- _Provided passage_:
One of the largest sources (on long runs and at connectors) is attenuation, which is the loss of signal strength due to resistance on the line resulting in electricity converting to heat. It generally impacts the signal in a fairly uniform fashion, but reduced signal level doesn't change the noise floor of the equipment reading the signal and thus the SNR (signal to noise ratio, ie the amount of signal that is present on the live vs the amount of noise on the line) is reduced, making the signal either noisier (for analog) or with sufficient noise, more error prone for digital. (Ones may be mistakenly read as 0s.)

Another major source of trouble is induction. A wire of any length passing through a magnetic field is going to act as an antenna (including from the magnetic field produced by the signal itself to the neutral wire). The longer the wire, the more signal can be induced over the length of the wire. Shielding helps reduce electricity being induced in the cable, but doesn't prevent it entirely. Since induced voltages put power on the line in a noisy and random way, they increase the noise level of the line, which also decreases the signal to noise ratio. For an analog signal, this presents as increased hiss on the line, for digital, it can present, if sufficiently bad, as the inability to recognize 0s correctly as the induced voltage may make some 0s look like 1s.

Cables which are made of materials that have lower resistivity will help prevent attenuation. Cables with shielding will help prevent induction.

- _Request A_: Reproduce the passage on cable signal loss word for word.
- _Request B_: Rewrite every entry with "Prof" replaced by "Professor" and nothing else changed.
The passage on cable signal loss and the entries are separate material.

- _Data under study_:
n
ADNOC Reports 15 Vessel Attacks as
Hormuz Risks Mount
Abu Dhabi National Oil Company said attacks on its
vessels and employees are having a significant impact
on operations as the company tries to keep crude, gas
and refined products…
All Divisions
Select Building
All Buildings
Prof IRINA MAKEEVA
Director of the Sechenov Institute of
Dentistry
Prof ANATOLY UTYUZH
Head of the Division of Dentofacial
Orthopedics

- _Final answer A_:
One of the largest sources (on long runs and at connectors) is attenuation, which is the loss of signal strength due to resistance on the line resulting in electricity converting to heat. It generally impacts the signal in a fairly uniform fashion, but reduced signal level doesn't change the noise floor of the equipment reading the signal and thus the SNR (signal to noise ratio, ie the amount of signal that is present on the live vs the amount of noise on the line) is reduced, making the signal either noisier (for analog) or with sufficient noise, more error prone for digital. (Ones may be mistakenly read as 0s.)

Another major source of trouble is induction. A wire of any length passing through a magnetic field is going to act as an antenna (including from the magnetic field produced by the signal itself to the neutral wire). The longer the wire, the more signal can be induced over the length of the wire. Shielding helps reduce electricity being induced in the cable, but doesn't prevent it entirely. Since induced voltages put power on the line in a noisy and random way, they increase the noise level of the line, which also decreases the signal to noise ratio. For an analog signal, this presents as increased hiss on the line, for digital, it can present, if sufficiently bad, as the inability to recognize 0s correctly as the induced voltage may make some 0s look like 1s.

Cables which are made of materials that have lower resistivity will help prevent attenuation. Cables with shielding will help prevent induction.

- _Final answer B_:
n
ADNOC Reports 15 Vessel Attacks as
Hormuz Risks Mount
Abu Dhabi National Oil Company said attacks on its
vessels and employees are having a significant impact
on operations as the company tries to keep crude, gas
and refined products…
All Divisions
Select Building
All Buildings
Professor IRINA MAKEEVA
Director of the Sechenov Institute of
Dentistry
Professor ANATOLY UTYUZH
Head of the Division of Dentofacial
Orthopedics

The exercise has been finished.